Games like Saturday’s don’t come around often in Greenville. This year’s meeting is part of a five-game deal that was initially signed in 2007 but has been updated since.
The 2014 and 2016 contests between ECU and South Carolina were played in Columbia. South Carolina then canceled the 2019 meeting in Greenville due to a scheduling conflict. The game initially slated for 2020 at USC was also rescheduled to 2027 after the Southeastern Conference went to a conference-only slate during the COVID-affected 2020 season.
But for what difficulties American Athletic Conference schools like ECU have had in securing marquee meetings with Power Five schools, tides have slowly shifted — albeit amid swirling conference realignment moves that could leave the AAC in need of a handful of new members in short order.
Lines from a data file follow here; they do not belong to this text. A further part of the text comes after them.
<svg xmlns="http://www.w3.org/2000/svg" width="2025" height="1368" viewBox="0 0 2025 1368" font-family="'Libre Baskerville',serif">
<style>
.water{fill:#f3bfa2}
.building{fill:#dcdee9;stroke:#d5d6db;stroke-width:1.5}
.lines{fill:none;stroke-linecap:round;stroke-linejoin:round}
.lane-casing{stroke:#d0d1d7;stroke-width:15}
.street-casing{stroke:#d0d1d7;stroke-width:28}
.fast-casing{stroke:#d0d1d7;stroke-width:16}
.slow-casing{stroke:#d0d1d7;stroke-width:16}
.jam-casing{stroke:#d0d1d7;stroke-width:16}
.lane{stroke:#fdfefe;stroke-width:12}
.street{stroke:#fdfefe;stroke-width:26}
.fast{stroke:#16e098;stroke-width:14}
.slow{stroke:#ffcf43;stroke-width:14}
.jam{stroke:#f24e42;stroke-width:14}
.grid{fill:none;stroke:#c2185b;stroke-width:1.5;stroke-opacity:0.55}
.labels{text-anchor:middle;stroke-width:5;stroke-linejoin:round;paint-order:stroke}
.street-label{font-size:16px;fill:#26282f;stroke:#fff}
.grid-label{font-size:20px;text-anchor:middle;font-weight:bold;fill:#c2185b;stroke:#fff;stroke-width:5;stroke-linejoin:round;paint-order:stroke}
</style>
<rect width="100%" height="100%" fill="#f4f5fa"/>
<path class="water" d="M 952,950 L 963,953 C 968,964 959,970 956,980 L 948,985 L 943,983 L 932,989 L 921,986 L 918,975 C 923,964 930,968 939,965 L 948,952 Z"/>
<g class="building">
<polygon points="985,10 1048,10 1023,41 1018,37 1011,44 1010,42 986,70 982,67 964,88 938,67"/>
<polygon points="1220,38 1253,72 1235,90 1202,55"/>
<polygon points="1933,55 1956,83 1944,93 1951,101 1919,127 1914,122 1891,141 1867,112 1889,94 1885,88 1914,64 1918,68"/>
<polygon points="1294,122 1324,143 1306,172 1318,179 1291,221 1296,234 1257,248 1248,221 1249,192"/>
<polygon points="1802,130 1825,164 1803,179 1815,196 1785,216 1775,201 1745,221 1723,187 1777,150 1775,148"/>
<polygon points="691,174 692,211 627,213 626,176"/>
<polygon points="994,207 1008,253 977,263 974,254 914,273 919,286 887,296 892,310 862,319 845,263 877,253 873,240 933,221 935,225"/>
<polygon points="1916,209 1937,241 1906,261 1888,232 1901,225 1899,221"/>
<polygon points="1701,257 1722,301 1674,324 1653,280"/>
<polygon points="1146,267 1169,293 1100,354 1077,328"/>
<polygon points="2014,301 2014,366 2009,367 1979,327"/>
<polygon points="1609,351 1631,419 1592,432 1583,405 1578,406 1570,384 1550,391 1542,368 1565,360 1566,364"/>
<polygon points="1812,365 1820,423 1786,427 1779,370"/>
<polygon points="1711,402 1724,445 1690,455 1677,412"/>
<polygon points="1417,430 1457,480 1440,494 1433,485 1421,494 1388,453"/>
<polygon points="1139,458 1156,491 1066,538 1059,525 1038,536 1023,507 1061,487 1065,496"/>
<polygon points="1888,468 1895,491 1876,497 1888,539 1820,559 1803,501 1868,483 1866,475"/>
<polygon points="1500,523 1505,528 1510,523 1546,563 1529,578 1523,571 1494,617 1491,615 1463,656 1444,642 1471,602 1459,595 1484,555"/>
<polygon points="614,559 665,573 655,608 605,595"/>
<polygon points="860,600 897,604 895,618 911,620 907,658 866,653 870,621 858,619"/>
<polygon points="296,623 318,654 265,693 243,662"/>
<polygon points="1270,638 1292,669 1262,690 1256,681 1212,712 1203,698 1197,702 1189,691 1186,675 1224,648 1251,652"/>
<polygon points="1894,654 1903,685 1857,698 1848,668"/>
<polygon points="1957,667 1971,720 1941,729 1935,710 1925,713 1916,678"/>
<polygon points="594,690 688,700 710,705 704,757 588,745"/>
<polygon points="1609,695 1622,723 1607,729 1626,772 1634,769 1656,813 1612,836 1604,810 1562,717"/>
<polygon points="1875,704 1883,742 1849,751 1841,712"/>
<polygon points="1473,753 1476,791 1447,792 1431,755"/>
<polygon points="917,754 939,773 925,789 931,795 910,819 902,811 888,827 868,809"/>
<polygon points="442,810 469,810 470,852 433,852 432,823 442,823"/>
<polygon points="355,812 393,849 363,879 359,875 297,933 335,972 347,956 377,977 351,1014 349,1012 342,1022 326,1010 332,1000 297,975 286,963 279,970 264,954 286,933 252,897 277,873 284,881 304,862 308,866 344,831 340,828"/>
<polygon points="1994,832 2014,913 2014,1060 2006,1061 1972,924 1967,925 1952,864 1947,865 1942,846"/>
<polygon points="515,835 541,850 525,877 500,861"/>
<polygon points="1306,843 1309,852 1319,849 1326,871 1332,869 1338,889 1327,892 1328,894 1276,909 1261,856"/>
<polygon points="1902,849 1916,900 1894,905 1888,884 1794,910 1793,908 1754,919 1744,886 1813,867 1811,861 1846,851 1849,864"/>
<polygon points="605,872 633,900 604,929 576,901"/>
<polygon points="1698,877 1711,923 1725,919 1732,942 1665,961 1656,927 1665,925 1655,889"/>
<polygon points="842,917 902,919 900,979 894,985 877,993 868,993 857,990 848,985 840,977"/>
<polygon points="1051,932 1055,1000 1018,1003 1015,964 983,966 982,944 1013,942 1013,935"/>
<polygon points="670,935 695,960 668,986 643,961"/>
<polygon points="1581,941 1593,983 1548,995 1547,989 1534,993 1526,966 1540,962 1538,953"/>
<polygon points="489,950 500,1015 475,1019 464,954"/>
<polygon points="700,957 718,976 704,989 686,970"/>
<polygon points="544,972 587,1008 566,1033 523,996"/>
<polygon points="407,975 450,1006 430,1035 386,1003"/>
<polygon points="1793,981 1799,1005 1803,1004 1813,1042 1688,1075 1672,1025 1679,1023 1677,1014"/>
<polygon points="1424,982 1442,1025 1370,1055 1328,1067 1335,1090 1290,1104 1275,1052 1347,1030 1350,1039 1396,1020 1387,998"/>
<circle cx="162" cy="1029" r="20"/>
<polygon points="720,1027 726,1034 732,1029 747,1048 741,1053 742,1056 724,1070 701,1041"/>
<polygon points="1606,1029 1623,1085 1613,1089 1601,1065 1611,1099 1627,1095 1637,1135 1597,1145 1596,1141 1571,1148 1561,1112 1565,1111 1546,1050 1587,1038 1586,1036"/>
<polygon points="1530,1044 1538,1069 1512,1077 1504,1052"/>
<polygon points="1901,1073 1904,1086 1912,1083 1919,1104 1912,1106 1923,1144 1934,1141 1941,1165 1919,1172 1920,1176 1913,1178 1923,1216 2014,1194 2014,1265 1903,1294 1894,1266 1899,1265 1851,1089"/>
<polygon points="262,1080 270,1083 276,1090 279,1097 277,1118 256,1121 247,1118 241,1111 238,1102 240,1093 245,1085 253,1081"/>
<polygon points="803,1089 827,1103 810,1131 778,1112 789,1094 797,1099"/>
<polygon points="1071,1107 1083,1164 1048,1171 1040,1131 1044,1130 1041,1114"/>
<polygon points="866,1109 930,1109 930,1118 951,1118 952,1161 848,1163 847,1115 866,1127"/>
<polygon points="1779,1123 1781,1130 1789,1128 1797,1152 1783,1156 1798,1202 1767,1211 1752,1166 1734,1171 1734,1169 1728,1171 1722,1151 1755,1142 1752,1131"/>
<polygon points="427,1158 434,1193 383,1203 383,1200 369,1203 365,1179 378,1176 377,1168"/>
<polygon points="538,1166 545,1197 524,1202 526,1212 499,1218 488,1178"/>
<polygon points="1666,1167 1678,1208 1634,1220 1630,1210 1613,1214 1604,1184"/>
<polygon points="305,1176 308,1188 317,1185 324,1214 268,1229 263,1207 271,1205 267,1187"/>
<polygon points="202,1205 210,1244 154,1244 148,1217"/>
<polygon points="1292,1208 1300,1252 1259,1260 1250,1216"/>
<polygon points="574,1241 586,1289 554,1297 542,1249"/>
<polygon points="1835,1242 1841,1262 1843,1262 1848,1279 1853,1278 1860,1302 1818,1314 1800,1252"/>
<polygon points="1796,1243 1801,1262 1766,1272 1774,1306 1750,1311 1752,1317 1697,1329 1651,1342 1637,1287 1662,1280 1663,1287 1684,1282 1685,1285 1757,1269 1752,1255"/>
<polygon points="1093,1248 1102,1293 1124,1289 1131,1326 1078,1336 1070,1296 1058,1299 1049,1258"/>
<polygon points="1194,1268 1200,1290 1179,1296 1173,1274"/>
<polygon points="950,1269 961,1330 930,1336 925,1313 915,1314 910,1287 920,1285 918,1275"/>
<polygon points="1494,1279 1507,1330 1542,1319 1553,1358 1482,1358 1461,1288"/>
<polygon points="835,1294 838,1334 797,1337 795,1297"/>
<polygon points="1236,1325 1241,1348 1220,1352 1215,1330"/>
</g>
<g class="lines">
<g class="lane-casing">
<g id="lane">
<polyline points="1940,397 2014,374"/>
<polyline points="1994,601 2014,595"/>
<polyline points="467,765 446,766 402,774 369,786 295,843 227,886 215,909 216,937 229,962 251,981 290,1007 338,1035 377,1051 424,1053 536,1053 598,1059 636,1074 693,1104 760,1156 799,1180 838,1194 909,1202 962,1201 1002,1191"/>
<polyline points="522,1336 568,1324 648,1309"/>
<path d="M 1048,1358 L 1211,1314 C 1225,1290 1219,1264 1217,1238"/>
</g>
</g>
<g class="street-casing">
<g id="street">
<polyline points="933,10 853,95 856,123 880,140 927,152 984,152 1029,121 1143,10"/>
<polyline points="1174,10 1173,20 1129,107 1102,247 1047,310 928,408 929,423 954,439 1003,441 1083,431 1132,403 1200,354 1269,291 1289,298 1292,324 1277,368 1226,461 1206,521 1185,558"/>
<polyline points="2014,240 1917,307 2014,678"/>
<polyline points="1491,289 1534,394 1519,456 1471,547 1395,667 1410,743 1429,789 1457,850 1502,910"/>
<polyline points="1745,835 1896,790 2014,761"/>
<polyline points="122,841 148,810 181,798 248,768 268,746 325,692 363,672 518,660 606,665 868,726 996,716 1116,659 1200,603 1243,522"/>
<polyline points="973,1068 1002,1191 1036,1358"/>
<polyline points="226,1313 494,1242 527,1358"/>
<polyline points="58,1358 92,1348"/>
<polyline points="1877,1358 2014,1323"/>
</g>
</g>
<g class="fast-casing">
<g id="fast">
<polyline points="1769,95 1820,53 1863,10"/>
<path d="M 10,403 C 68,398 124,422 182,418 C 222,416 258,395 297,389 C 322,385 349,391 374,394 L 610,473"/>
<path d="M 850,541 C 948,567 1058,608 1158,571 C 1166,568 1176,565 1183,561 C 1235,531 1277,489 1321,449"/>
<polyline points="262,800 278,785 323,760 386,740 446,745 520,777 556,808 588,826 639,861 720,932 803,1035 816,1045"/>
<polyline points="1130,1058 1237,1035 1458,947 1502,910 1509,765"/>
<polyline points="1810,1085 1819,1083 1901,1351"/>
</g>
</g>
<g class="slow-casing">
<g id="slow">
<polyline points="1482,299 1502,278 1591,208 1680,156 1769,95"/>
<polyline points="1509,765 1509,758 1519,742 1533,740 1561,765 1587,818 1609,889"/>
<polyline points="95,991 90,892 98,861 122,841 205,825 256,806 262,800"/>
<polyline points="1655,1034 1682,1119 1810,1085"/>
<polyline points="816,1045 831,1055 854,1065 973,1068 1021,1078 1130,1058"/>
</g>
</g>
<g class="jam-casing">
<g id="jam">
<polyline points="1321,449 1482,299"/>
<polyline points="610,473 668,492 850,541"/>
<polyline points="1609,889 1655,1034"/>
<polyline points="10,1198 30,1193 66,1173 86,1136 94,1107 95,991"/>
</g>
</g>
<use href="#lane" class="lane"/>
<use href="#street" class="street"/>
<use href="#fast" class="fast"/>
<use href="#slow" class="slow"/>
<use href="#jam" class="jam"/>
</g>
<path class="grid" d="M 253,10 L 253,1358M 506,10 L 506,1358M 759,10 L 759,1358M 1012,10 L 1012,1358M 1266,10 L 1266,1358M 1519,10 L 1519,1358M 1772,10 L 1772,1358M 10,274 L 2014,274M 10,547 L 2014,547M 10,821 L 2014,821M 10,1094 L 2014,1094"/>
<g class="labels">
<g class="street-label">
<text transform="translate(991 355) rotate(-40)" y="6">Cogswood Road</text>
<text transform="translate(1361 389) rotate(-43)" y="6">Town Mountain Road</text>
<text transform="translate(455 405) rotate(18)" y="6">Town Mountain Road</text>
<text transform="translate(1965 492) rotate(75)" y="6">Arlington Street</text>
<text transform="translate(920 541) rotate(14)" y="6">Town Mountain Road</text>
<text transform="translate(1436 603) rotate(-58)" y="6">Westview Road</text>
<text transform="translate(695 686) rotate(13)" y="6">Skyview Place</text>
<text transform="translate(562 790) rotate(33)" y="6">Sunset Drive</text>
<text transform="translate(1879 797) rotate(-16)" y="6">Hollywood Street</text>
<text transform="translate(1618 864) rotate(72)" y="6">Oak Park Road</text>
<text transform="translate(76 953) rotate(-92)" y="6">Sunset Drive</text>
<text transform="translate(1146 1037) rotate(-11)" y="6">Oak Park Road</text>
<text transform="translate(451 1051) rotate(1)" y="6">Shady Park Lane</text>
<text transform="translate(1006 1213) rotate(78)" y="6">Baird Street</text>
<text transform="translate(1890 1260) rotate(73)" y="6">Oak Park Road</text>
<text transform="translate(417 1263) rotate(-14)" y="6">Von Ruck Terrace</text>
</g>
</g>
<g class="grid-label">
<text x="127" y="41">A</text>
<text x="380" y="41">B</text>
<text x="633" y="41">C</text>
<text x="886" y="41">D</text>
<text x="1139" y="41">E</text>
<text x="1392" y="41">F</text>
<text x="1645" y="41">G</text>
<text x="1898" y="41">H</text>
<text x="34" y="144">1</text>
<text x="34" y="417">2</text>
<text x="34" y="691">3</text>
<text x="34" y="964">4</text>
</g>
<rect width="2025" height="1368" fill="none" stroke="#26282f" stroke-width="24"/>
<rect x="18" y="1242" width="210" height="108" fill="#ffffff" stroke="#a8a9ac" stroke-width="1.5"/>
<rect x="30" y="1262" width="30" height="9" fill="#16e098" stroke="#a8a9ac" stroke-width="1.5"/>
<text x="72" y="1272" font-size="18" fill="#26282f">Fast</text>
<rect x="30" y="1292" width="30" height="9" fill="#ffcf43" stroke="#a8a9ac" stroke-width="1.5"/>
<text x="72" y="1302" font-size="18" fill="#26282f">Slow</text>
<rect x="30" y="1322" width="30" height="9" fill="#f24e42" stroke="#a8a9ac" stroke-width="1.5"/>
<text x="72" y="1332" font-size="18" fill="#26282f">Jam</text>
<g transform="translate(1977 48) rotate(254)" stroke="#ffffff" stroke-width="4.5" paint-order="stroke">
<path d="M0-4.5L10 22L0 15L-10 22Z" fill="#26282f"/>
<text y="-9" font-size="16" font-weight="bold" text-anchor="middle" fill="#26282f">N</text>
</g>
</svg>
Oklahoma was supposed to visit Tulane to open 2021, though that was moved after Hurricane Ida hit New Orleans. It’s expected to be made up.
Perennial AAC power UCF and Florida agreed to a three-game series in July that will take place in 2024, 2030 and 2033.
East Carolina also has home games against North Carolina State, BYU, West Virginia, Wake Forest and Boise State on its ledger over the next seven years.
“I think it just speaks volumes that (our) home opener for this football season is an SEC opponent,” Gilbert said. “I’m thankful that it’s worked out.”
Administrators at ECU anticipate a sellout, or close to it, Saturday. Maloney said every box is booked. Pirates mega donor Bill Clark even purchased 6,000 tickets for first responders to attend the contest.
It’s all part of a process that administrators and coaches at East Carolina hope bring a semblance of stability and normalcy after running through three football coaches, two athletic directors and four chancellors — two of whom were interims — since 2013.
It’s also a chance to add another mark to ECU’s stellar tailgating record. If anything, last year was just a tie. The Pirates remain undefeated.
“It’s almost like we’re healed,” Maloney said. “...I think if you took the pulse of the Pirate nation, people will be feeling that.”